A theme analysis of The Great Gatsby.
Humans have gradually become the most superficial species on Earth, concerned with how they appear to each other as much as they are concerned with their own survival. Everyone has at one point tried to cover up their own reality and replace it with something they want to appear as. F. Scott Fitzgerald writes plainly about this human characteristic in his novel The Great Gatsby from the Jazz Age. In it, he discusses the theme of appearance vs. reality using the relationships between Jay Gatsby and his guests, between Tom Buchanan and his wife Daisy and his mistress Myrtle Wilson, and also through Gatsby’s library of unread books.
Education is one of society’s most respected qualities, and during the 20th century, one of the best ways to display this was by showing how well read one is. The best way of displaying this is a library, and many people would purchase fake, cheap, cardboard books in order to appear like they own a wide variety of novels. Gatsby, on the other hand, has the money to buy legitimate books, and therefore buys enough to fill an entire room in his house. During one of Gatsby’s massive parties, Nick and Jordan stumble upon this room, along with a drunk man who is amazed at the collection of literature. The drunk man, or Owl-Eyes, as he is referred to throughout the rest of the novel, is stunned at the sight of the books, exclaiming “Absolutely real-have pages and everything. I thought they’d be a nice durable cardboard. Matter of fact, they’re absolutely real. Pages and- Here! Lemme show you” (Fitzgerald 45), at which point he grabs one from the bookcases to show to Jordan and Nick. As the trio inspects the book, Owl-Eyes points out “Knew when to stop, too-didn’t cut the pages” (Fitzgerald 46), meaning that the books had never actually been read. This leads to the theme of appearance vs. reality, depicted through Gatsby owning a large amount of books to appear well read, but in reality he has not read any of them. This is Fitzgerald’s first visible example of how society cares much more about how they appear to others than being honest about themselves.
Relationships between characters represent the second method that Fitzgerald uses to communicate the theme of appearance vs. reality, the primary instance being between Tom Buchanan and his wife Daisy and also between him and his mistress Myrtle Wilson. Tom is torn between the two values of love and commitment, and cannot provide both at the same time. After falling for Daisy, the two of them seem to be in a perfect relationship of commitment and love. Contrary to appearance, Tom is also seeing another woman, Myrtle, who he also believes he loves. Throughout the story, Daisy and Tom grow apart due to Tom’s inability to commit himself entirely to Daisy and to be satisfied with what he has. Despite the infighting, they are able to make it seem like they are a perfect couple, and Tom hides his affair with Myrtle quite well. Underneath an apparently perfect relationship lies a man who cannot commit himself to his wife, and in reality loves another woman.

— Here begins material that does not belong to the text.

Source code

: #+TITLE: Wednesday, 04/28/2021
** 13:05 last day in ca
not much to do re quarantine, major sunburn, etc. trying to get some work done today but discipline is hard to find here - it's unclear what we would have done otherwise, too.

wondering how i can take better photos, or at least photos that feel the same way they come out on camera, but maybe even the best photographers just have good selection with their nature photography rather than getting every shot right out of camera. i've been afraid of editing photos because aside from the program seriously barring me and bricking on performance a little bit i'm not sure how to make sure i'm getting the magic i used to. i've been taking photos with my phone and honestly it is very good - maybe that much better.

Gatsby has the largest parties in all of West Egg, he holds them every weekend, and everyone in the city shows up to the gatherings. Everyone at the party appears to generally accept Gatsby as a good friend, and that is exactly where the deceit lies. Gatsby uses his parties in order to make it seem like everyone in the entire city is his friend. This guise works quite well up until George Wilson kills Gatsby, at which point the reality becomes clear, and Gatsby’s true social life is revealed. Nick attempts to get people to come, including discussion with Gatsby’s own father and also his old friend Klipspringer. Klipspringer, although at first making it seem like he will attend the funeral, slowly gets around to saying “What I called up about was a pair of shoes I left there. I wonder if it’d be too much trouble to have the butler send them on. You see, they’re tennis shoes, and I’m sort of helpless without them” (Fitzgerald 169), at which point Nick hangs up in disgust. After fruitless attempts at recruiting funeral attendees, very few people show up at Gatsby’s funeral. Not even Daisy, his claimed lover and possible wife, attends his funeral, nor so much as takes notice of his death. Gatsby originally appears to be close friends with everyone, but after his death it is clear that he was close with almost no one.
Superficiality has become the most prominent flaw in the human character and everyone cares about how they look to other people. Because of this, many people go to extreme ends to appear as if they are greater than they truly are. Fitzgerald depicts this blatantly through Tom’s relationships with Daisy and Myrtle, though Gatsby’s relationship with his guests, and through Gatsby’s real but unread books. Through these mediums, the superficiality of the human race is exposed, and it is easy to see how it can affect a person’s life.